- **Task statement**: Give again, unaltered, the lines of the listing below that run from the line having "is a photomicrograph" through the line having "power microscopy micrograph".

- **The input**:

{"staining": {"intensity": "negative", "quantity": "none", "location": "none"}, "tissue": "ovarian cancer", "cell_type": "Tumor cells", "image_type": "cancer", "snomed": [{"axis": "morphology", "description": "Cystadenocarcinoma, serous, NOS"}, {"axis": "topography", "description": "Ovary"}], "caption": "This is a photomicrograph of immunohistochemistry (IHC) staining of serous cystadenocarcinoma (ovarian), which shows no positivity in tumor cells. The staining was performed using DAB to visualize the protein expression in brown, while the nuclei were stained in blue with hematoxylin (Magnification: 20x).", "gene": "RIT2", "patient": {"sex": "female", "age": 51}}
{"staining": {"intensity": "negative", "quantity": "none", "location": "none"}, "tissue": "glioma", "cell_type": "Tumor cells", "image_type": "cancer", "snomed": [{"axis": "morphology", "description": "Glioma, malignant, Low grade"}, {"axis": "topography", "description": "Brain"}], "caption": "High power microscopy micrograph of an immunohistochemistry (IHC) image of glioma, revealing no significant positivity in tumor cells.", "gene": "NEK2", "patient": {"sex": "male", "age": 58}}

* * *

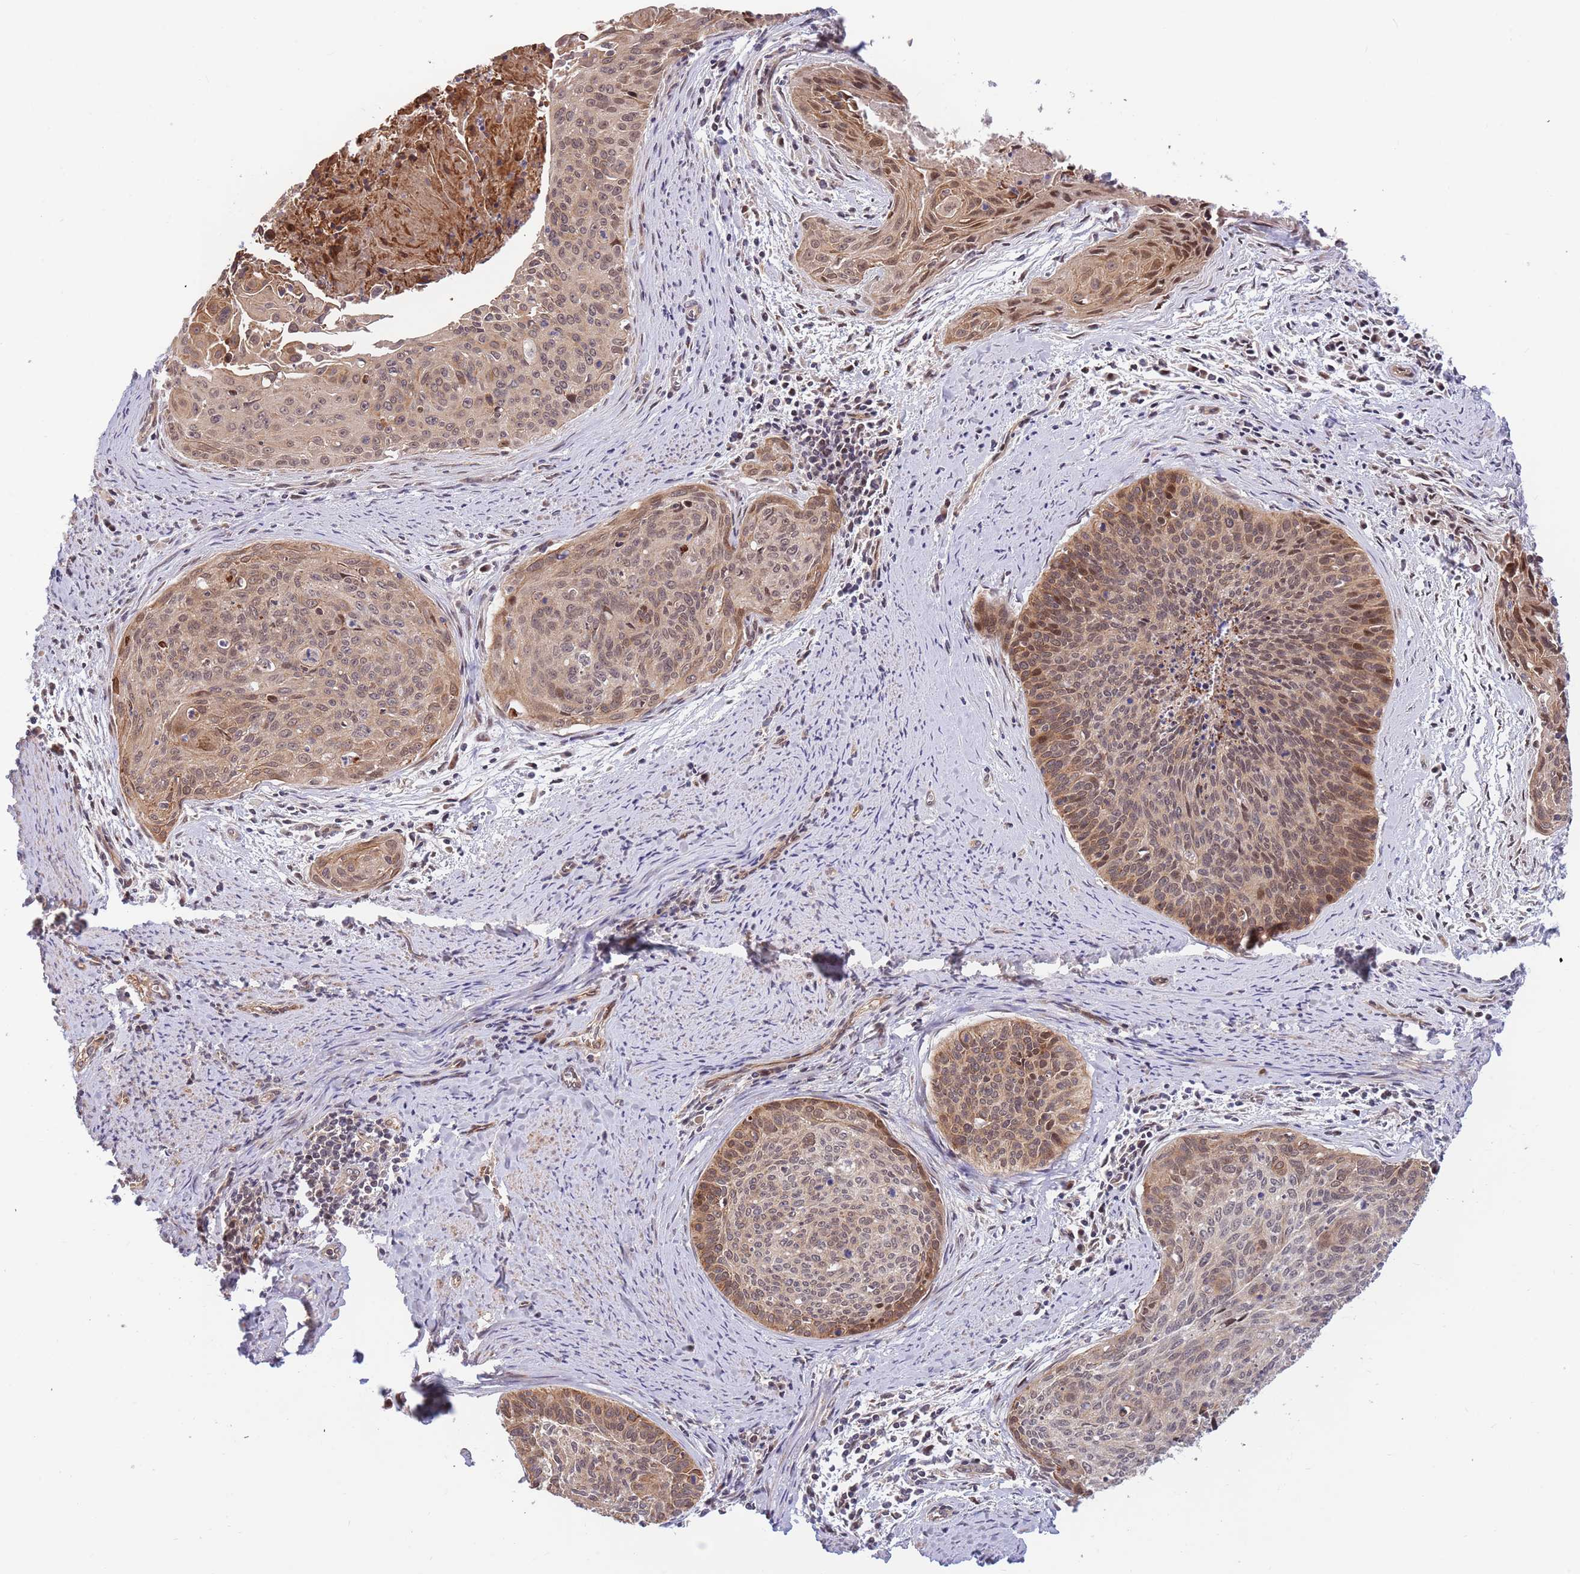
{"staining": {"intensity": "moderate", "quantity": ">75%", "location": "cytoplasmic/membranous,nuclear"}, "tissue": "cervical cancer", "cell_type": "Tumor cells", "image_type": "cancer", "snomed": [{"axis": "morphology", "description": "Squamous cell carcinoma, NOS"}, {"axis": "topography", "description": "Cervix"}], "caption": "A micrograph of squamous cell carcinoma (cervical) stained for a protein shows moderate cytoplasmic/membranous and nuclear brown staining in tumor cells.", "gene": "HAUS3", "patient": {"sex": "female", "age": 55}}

- **Solution below**:
{"staining": {"intensity": "negative", "quantity": "none", "location": "none"}, "tissue": "ovarian cancer", "cell_type": "Tumor cells", "image_type": "cancer", "snomed": [{"axis": "morphology", "description": "Cystadenocarcinoma, serous, NOS"}, {"axis": "topography", "description": "Ovary"}], "caption": "This is a photomicrograph of immunohistochemistry (IHC) staining of serous cystadenocarcinoma (ovarian), which shows no positivity in tumor cells. The staining was performed using DAB to visualize the protein expression in brown, while the nuclei were stained in blue with hematoxylin (Magnification: 20x).", "gene": "RIT2", "patient": {"sex": "female", "age": 51}}
{"staining": {"intensity": "negative", "quantity": "none", "location": "none"}, "tissue": "glioma", "cell_type": "Tumor cells", "image_type": "cancer", "snomed": [{"axis": "morphology", "description": "Glioma, malignant, Low grade"}, {"axis": "topography", "description": "Brain"}], "caption": "High power microscopy micrograph of an immunohistochemistry (IHC) image of glioma, revealing no significant positivity in tumor cells.", "gene": "NEK2", "patient": {"sex": "male", "age": 58}}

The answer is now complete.